You can, but keep monitoring and get an equivalent product for when you see temperature and vibration climbing. Don't wait for the damage. There are many other possibilities to enable to run for veeeery long without rebuild.

Please write back if I misundestood you.
Dear Robert,

I would tend to agree with macabf, about this.

If the motor is large enough to rebuild, it's large enough to be in the proactive or predictive maintenance program.

I have been working in the industrial world for more than 35 years. The word forever and never do not in my experience apply to anything on a machine. Mean Time Between Failure (MTBF), L-10 and L-50 life are much more appropriate.
I tend to be suspicious of those who use words forever and never.
Start with the motor manufacturer.
Read:
http://www.machinerylubrication.com/article_detail.asp?articleid=1293
http://turbolab.tamu.edu/pubs/Pump23/P23Tut02.pdf
http://www.timken.pl/pl-pl/products/lubrication/product...es/BearingMotor.aspx
http://bearings.com/publications_and_reports/pdfs/tech_tips/TechTipsv12_1.pdf
http://www.joliettech.com/motor_maintenance-lubrication.htm

Ask Why and Why not and then Listen.

Good Luck.
In general the decision to regrease or not has more to do with the speed, size, configuration (sealed/shield/open), temperature, run-time (continuous/intermittent) than the grease type.

D*N = Diameter of bearing bore in mm * Speed in rpm.

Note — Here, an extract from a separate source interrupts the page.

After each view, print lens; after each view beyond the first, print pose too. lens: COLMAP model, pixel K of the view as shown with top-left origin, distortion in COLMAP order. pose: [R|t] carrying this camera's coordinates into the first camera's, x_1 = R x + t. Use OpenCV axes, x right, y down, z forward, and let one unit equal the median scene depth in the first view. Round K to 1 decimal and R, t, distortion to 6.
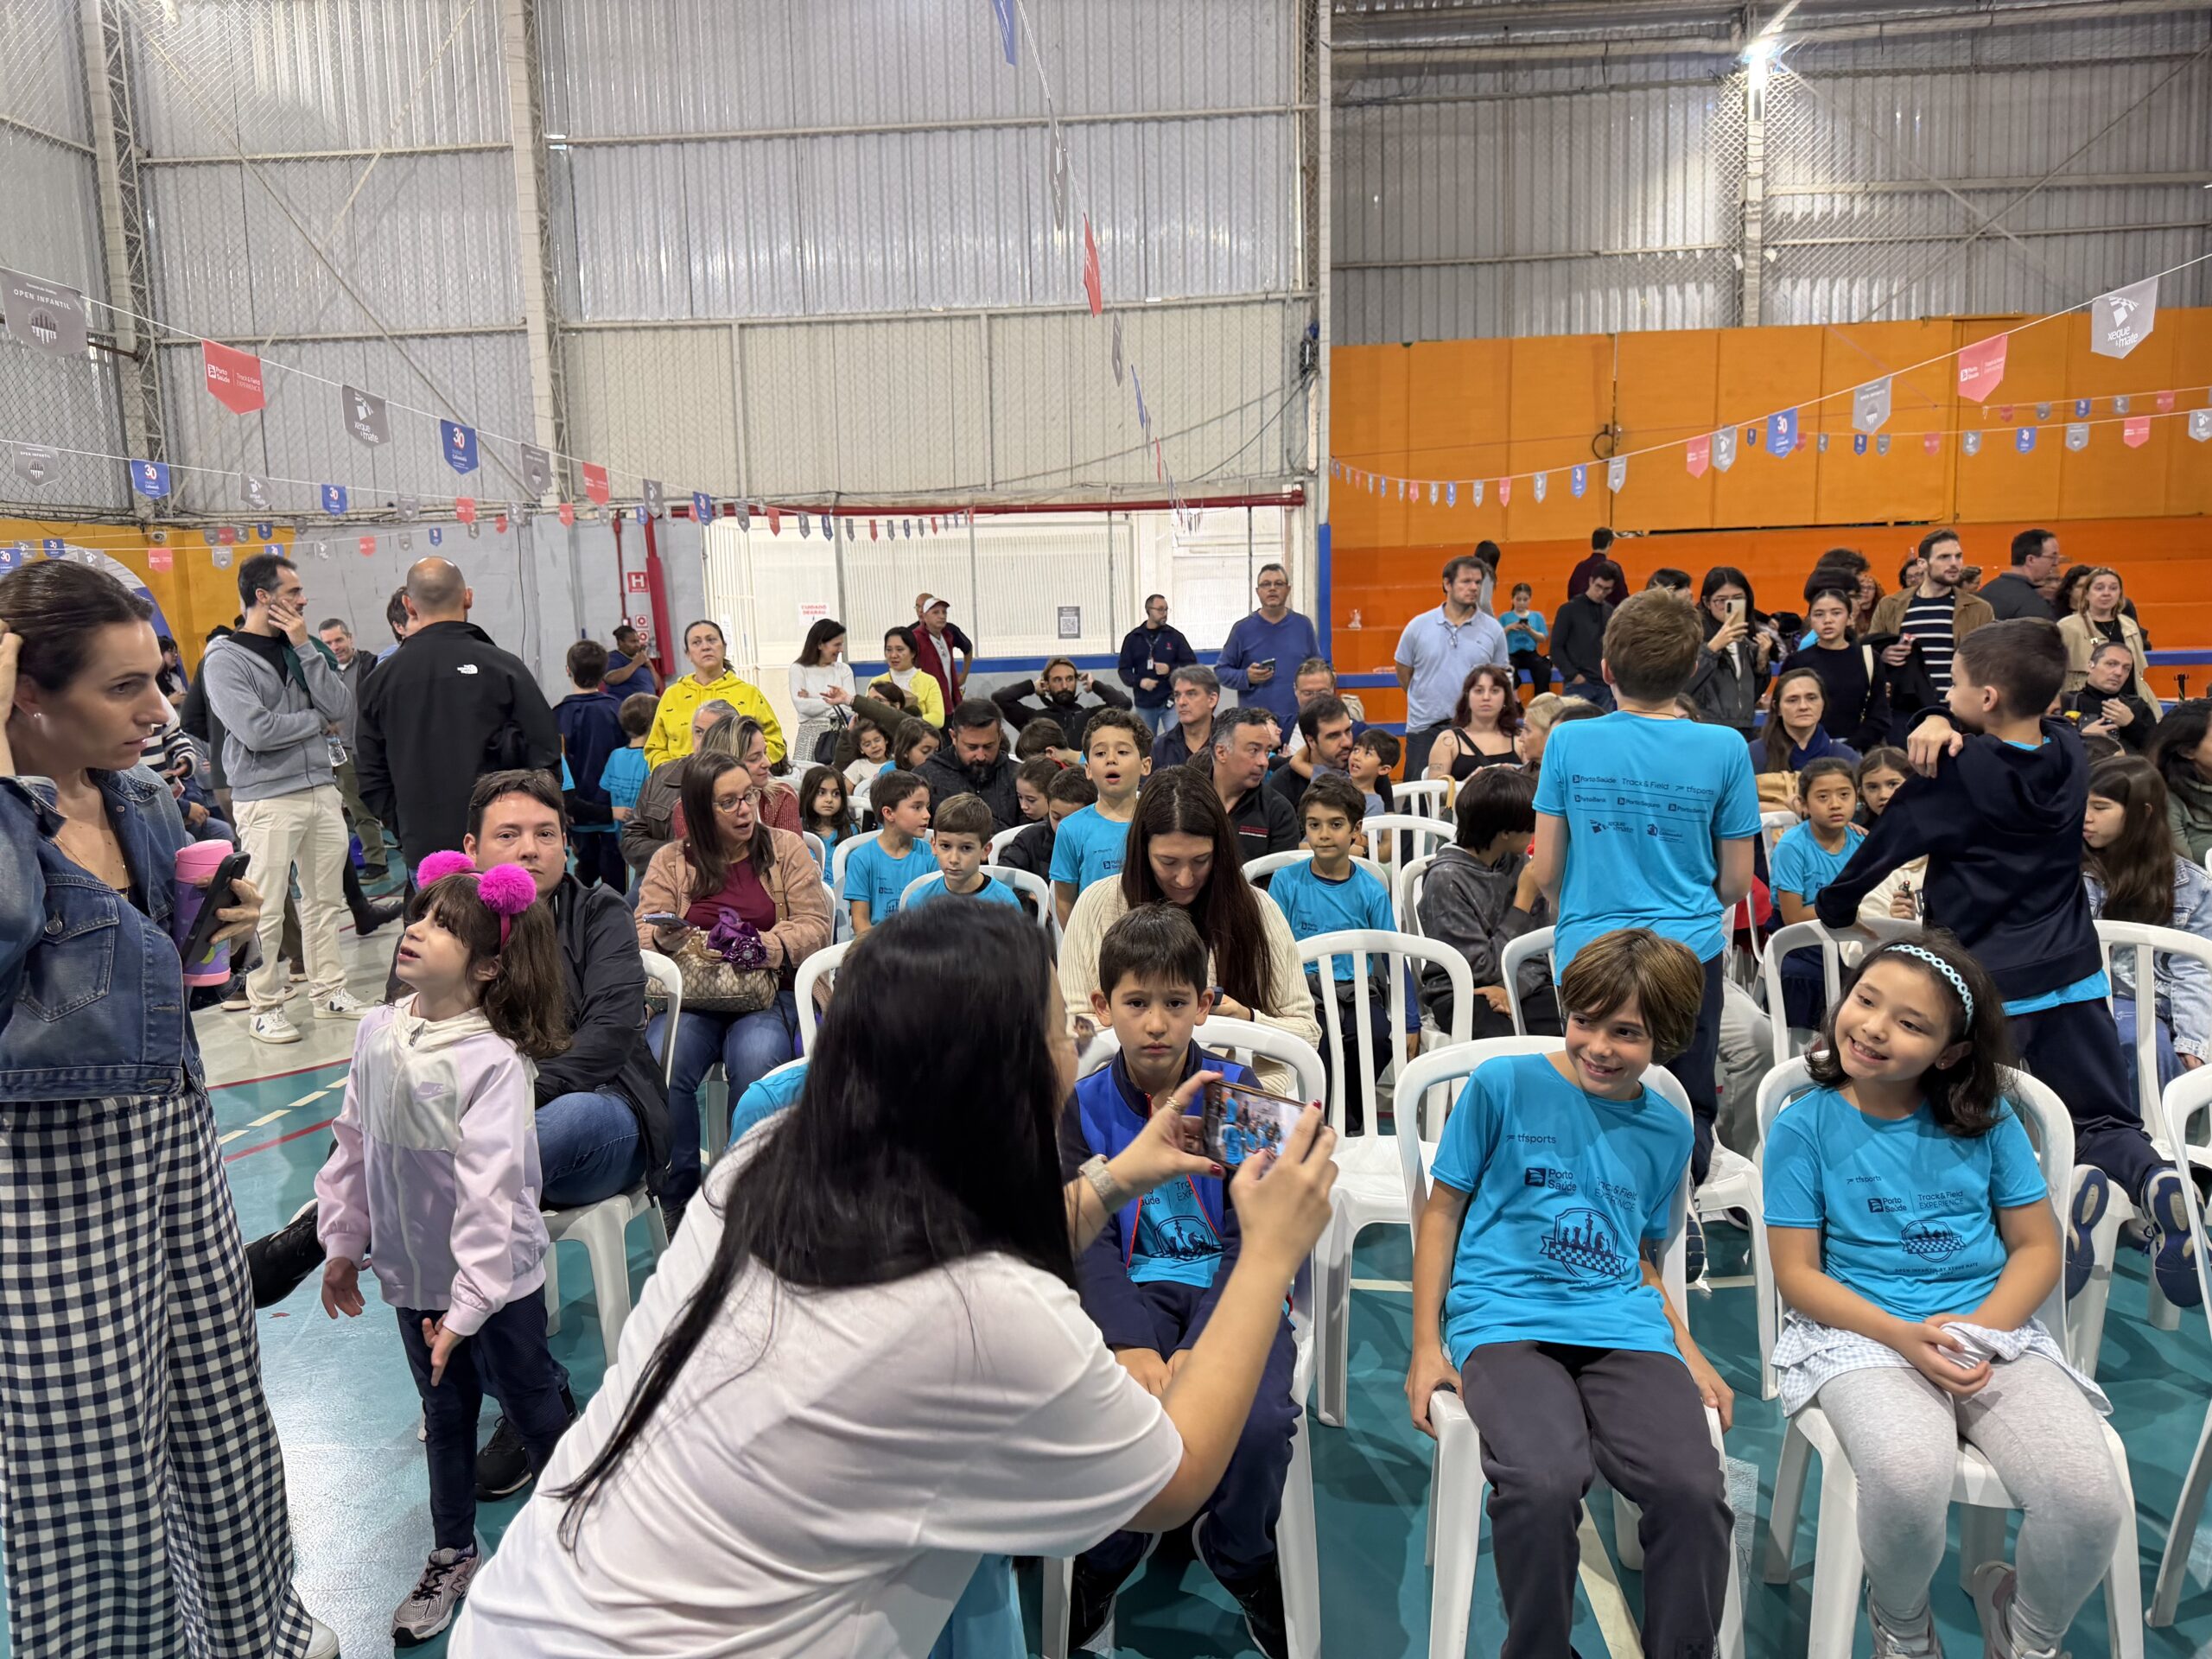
lens RADIAL K [[1584.4, 0, 1116.2], [0, 1584.4, 791.6], [0, 0, 1]] dist [0.049634, -0.041844]
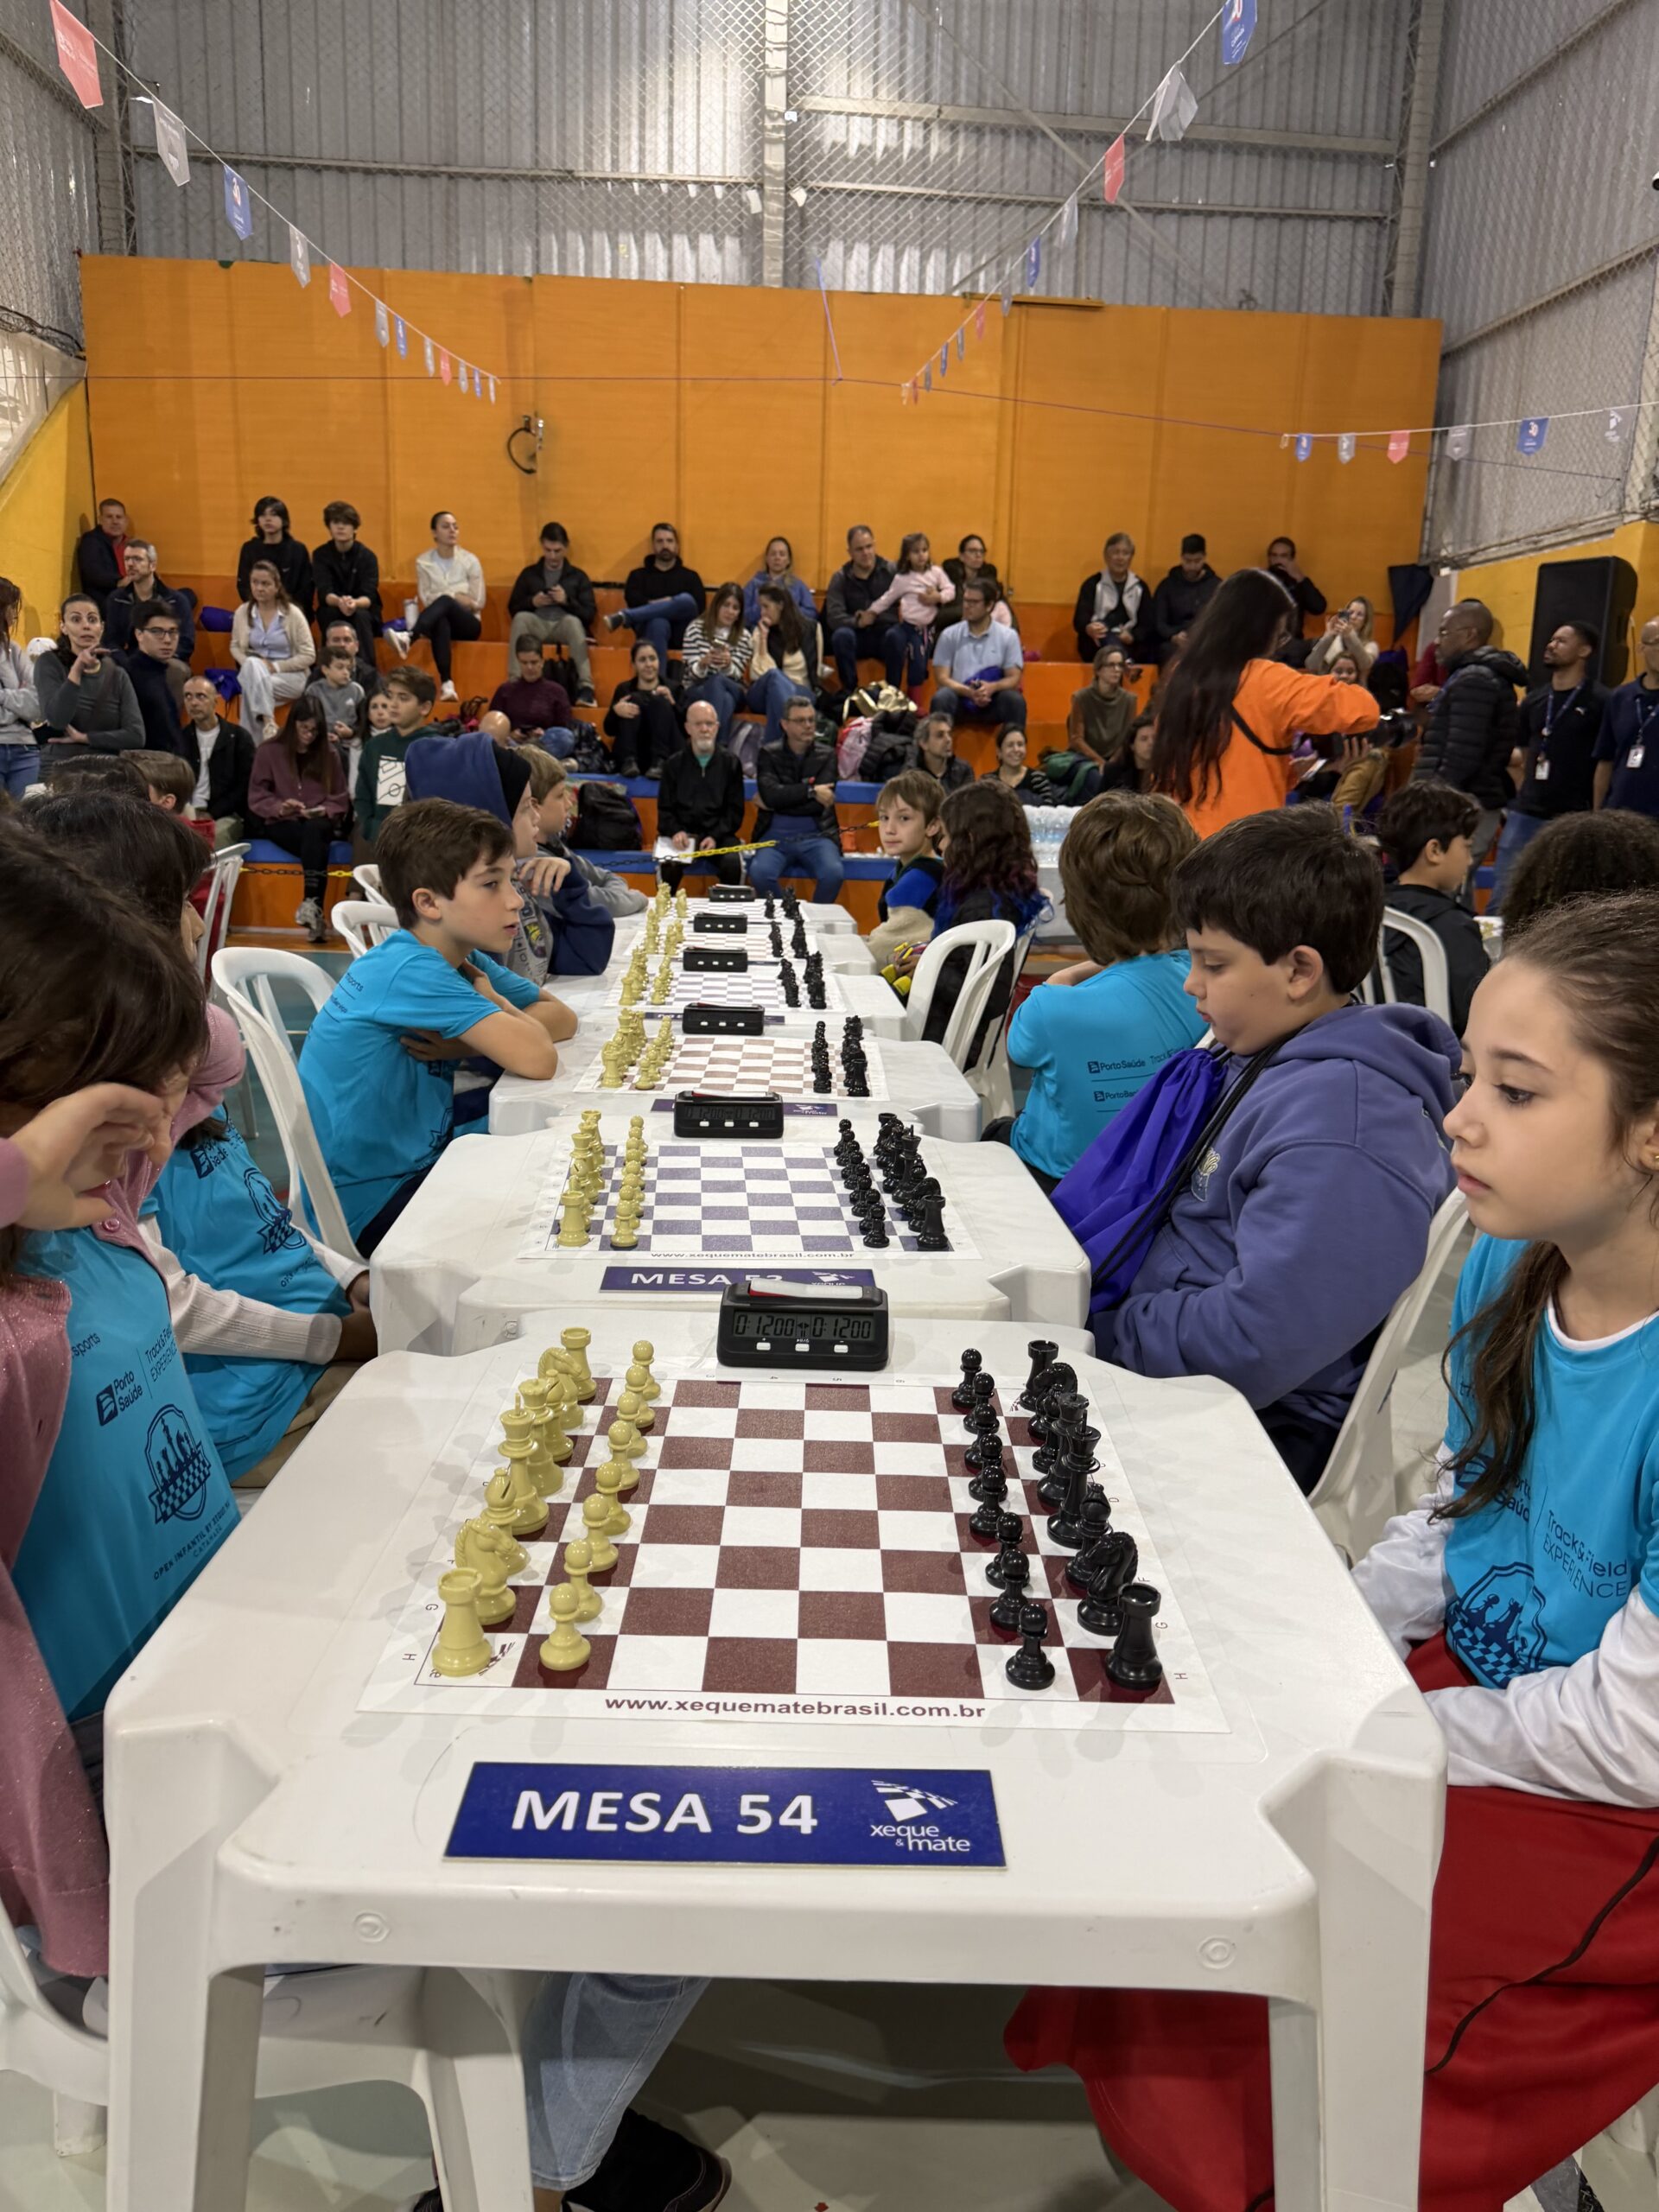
lens RADIAL K [[1565.6, 0, 829.5], [0, 1565.6, 1106.0], [0, 0, 1]] dist [0.020963, -0.024146]
pose [[0.991861, 0.031294, 0.123423, 0.341973], [-0.045986, 0.991943, 0.118041, -0.018332], [-0.118735, -0.122756, 0.985309, 0.258364]]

Below D*N = 80,000, lube lasts so long that lubricated for life configuration can be used. Sealed or double shielded.

80 - 120k = gray area.

Above 120k, normally requires relubrication for continuous operation, especially as get up toward 200,000, and continuous applications and high temperatures. If not, grease life will probably be the limiting factor between equipment teardown for bearing replacement.

Above based on info from Heinz Bloch and Forsthoffer.

The type of grease may have some bearing on the equation as well, but I wouldn't trust claims from a salesman without data to back it up.
The rep may have told you that because overgreasing can be as bad or worse than insufficient greasing. If the bearing volume is more than 1/3 full, internal friction results in excessive heat. Overgreasing can also blow out the seal. Relube at the recommended interval, WITH THE PROPER AMOUNT. Lube Techs who ascribe to the "more is always better" approach should be counselled. If that doesn't have the desired impact, the next step is to kill them and eat them. I find you rarely need to take the second step more than once.